## [Problem details]
Starting at the top of the data and ending with the line that holds "index dip: (405, 113)", transcribe each line exactly; include both ends.

(Exercise materials begins)

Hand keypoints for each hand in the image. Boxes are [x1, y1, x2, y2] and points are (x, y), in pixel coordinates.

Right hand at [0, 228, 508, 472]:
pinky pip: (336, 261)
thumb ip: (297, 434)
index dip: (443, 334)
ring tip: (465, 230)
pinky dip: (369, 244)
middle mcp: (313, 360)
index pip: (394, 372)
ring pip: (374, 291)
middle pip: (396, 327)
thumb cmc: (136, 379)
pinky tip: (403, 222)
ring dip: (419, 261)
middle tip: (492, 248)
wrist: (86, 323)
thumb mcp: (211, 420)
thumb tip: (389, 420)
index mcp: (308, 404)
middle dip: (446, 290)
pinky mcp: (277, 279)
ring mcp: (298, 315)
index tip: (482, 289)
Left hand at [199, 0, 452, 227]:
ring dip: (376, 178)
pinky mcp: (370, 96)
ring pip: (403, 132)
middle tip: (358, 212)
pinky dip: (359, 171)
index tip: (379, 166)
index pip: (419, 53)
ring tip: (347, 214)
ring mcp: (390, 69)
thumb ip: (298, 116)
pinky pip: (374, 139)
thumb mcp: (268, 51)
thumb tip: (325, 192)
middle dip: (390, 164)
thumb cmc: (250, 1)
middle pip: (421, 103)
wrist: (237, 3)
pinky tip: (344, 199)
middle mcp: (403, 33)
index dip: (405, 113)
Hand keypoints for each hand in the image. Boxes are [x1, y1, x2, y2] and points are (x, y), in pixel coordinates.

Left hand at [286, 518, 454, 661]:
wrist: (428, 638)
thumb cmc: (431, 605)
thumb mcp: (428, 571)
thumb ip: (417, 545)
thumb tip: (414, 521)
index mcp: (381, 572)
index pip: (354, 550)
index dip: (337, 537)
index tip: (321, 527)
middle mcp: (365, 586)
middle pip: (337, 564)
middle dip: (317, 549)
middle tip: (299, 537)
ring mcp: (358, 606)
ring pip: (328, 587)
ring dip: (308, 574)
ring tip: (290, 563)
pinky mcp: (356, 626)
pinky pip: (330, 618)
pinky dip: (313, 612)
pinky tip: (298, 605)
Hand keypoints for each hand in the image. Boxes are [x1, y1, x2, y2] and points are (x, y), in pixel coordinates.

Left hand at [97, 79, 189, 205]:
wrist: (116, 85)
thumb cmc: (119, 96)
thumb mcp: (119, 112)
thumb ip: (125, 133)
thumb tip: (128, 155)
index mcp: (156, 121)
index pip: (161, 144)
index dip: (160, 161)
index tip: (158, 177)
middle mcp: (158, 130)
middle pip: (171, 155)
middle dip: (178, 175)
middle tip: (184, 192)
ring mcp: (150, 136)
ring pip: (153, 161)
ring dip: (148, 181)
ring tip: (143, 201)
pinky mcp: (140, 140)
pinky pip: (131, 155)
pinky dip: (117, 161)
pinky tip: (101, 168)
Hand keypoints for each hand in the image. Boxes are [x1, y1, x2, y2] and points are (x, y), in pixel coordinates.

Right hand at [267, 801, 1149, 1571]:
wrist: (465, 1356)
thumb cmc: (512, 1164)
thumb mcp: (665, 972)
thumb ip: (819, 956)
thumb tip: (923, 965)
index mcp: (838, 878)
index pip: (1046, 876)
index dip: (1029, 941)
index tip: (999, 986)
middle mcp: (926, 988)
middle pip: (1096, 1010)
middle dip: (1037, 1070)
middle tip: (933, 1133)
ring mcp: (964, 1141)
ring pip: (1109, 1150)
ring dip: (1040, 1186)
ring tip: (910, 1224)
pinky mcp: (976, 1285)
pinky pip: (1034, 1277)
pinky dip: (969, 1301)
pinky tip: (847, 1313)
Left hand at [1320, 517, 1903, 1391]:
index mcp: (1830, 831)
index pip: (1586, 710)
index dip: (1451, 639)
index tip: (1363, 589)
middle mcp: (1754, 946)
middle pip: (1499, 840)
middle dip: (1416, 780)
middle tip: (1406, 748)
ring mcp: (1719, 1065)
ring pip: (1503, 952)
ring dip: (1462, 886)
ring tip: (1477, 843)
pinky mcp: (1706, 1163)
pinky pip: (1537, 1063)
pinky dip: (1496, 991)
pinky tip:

(Exercise materials ends)

## [Solution for this exercise]
Hand keypoints for each hand in the image. Boxes are [x1, y1, x2, y2] and points are (x, y), in pixel coordinates.

Right hand at [0, 228, 508, 472]:
pinky pip: (336, 261)
thumb ip: (297, 434)
index dip: (443, 334)
ring tip: (465, 230)
pinky dip: (369, 244)
middle mcp: (313, 360)
index pip: (394, 372)
ring pip: (374, 291)
middle pip: (396, 327)
thumb cmc: (136, 379)
pinky tip: (403, 222)
ring dip: (419, 261)
middle tip: (492, 248)
wrist: (86, 323)
thumb mcp: (211, 420)
thumb tip: (389, 420)
index mcp: (308, 404)
middle dip: (446, 290)
pinky mcp: (277, 279)
ring mcp: (298, 315)
index tip: (482, 289)
Left hand at [199, 0, 452, 227]:
ring dip: (376, 178)
pinky mcp: (370, 96)
ring pip: (403, 132)
middle tip: (358, 212)
pinky dip: (359, 171)
index tip: (379, 166)
index pip: (419, 53)
ring tip: (347, 214)
ring mcp: (390, 69)
thumb ip: (298, 116)
pinky pip: (374, 139)
thumb mcp: (268, 51)
thumb tip: (325, 192)
middle dip: (390, 164)
thumb cmc: (250, 1)
middle pip: (421, 103)
wrist: (237, 3)
pinky tip: (344, 199)
middle mcp: (403, 33)
index dip: (405, 113)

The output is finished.